About six years ago, I wrote an article on how so many of us are getting caught up in the web of e-everything, losing connection with others and the world around us.
I’m posting it below. And, I don’t think that things have changed for the better. Do you? Let me know what you think!
In the last few weeks, about a dozen of my clients have all expressed similar concerns:
- I can’t stop surfing the internet
- I’m anxious when I don’t have my cell phone with me
- I’m constantly texting
- I keep checking Facebook
I’m concerned, too.
The e-world is gobbling up our time; our connections to others and to the world around us; our ability to focus and concentrate for extended periods; and our capacity to calm ourselves through non-electronic means.
What’s wrong with constantly being online, or texting friends while paying scant attention to the person you are actually with? What’s the problem with repetitively checking for e-mails, voicemails, texts, or Facebook updates? Isn’t it great to watch a movie while reading a book while listening to a song while checking the headlines while monitoring Facebook while tweeting while composing an article? And why not communicate primarily by text message?
Here are some problems with excessive use of e-communication and e-distractions:
- Texting requires far less of an emotional investment than a live, face-to-face (or at least voice-to-voice) interaction. When you text, you may feel at a safer distance, less exposed and vulnerable. But you are also less connected to the other person, so your relationship is potentially less real. If you value intimacy, texting as your predominant communication mode may limit that.

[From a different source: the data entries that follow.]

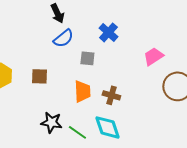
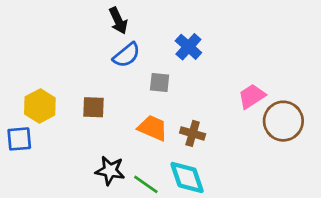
pink trapezoid: (153, 56) -> (252, 96), moved
orange trapezoid: (82, 91) -> (153, 128), turned -65

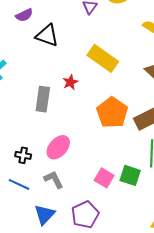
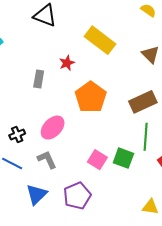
gray rectangle: (43, 99) -> (39, 79), size x0.7
orange pentagon: (112, 113) -> (91, 97), moved
black cross: (23, 155) -> (17, 134), turned -35

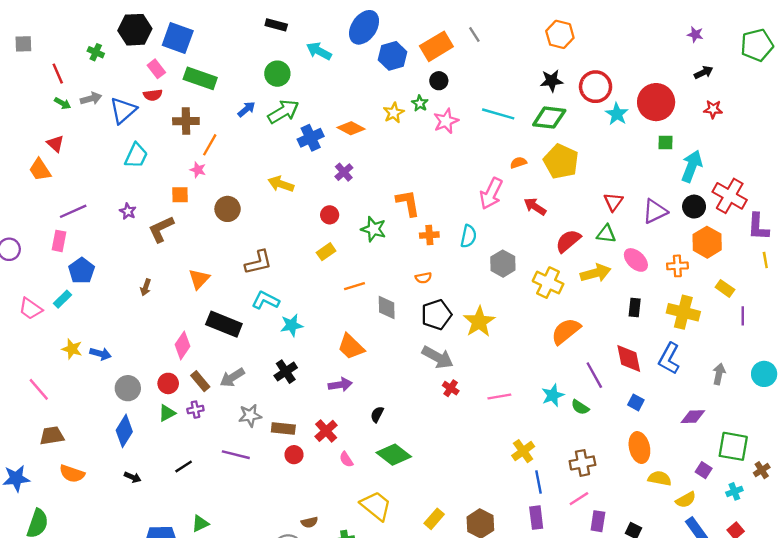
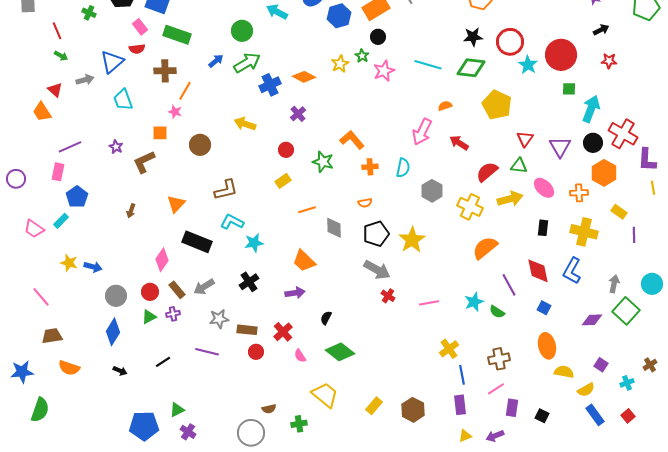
gray arrow: (91, 99) -> (85, 80), moved
cyan trapezoid: (136, 156) -> (123, 100), turned 135
yellow pentagon: (561, 161) -> (497, 105), moved
orange L-shape: (408, 203) -> (352, 140), turned -30
purple triangle: (655, 211) -> (560, 147), turned -35
green square: (733, 446) -> (626, 311), moved, turned 32

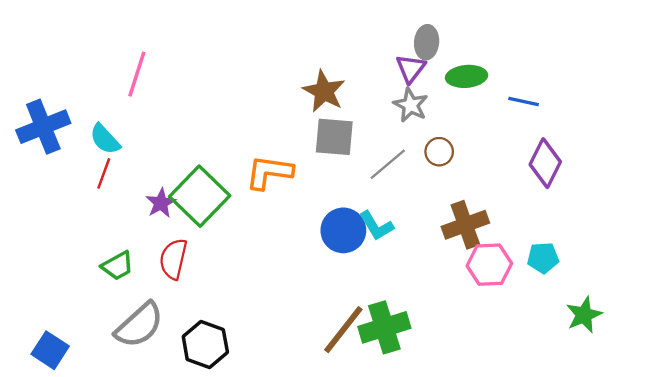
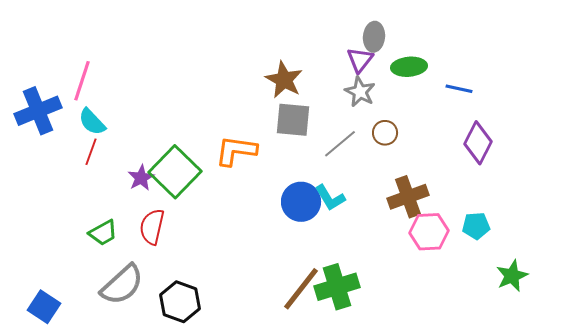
pink line: (137, 74) -> (82, 81), moved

- Texting is devoid of cues: Because you can’t hear voice inflections or read facial expressions, it is difficult to understand subtleties in a text “conversation”. Misunderstandings, often severe, are bound to happen. I’ve known many couples to have serious, tearful fights over ridiculous text misunderstandings. And when texts are sent but not received, hurt feelings and anger can snowball.
- Surfing the internet, or constantly checking for e-mails and texts, reduces our ability to concentrate for long periods. Through repetitive clicking for more and more tidbits of fascinating information, our brains are literally being rewired to seek instant rewards over the rewards that come from sustained focus. Moreover, the pleasure we get from these activities (akin to winning a few bucks from a slot machine) primes our brains to keep clicking, creating a cycle that is hard to break.
- Many of us use the internet and other e-activities to soothe ourselves when we are anxious, stressed, or uncomfortable. But because these distracting, quickly rewarding, and pleasurable behaviors easily become addictive, we can find ourselves ever more wired and unable to truly calm ourselves or be at peace.
- Finally (strictly my opinion): Constantly scanning all of your e-feeds to find out that a friend just ate a sandwich is a colossal waste of time!
Don’t get me wrong: I know that the e-world has profound benefits that I don’t need to list here. But we are all becoming like those lab rats who press the bar to get a sip of tasty sugar water. After a while, the rats do nothing but press, and press, and press, to get a constant stream of sugar water in lieu of any real nourishment. E-mails, texts, apps, Facebook updates, tweets, and the three hundred other possible distractions in any given moment are our sugar water and we’re pressing the bar faster and faster.
The e-world isn’t going to go away. Hard to imagine, but it’s likely to get far more complex and enveloping.
If we value the ability to connect intimately and authentically to others; to appreciate the natural world that is still all around us; to enjoy reality; to be able to think deeply about something for a good few minutes or more; to read a book or watch a movie without being distracted every thirty seconds; or to tolerate all sorts of feelings, and be able to truly quiet ourselves; then we must set limits on how much we allow the e-world to intrude into our lives.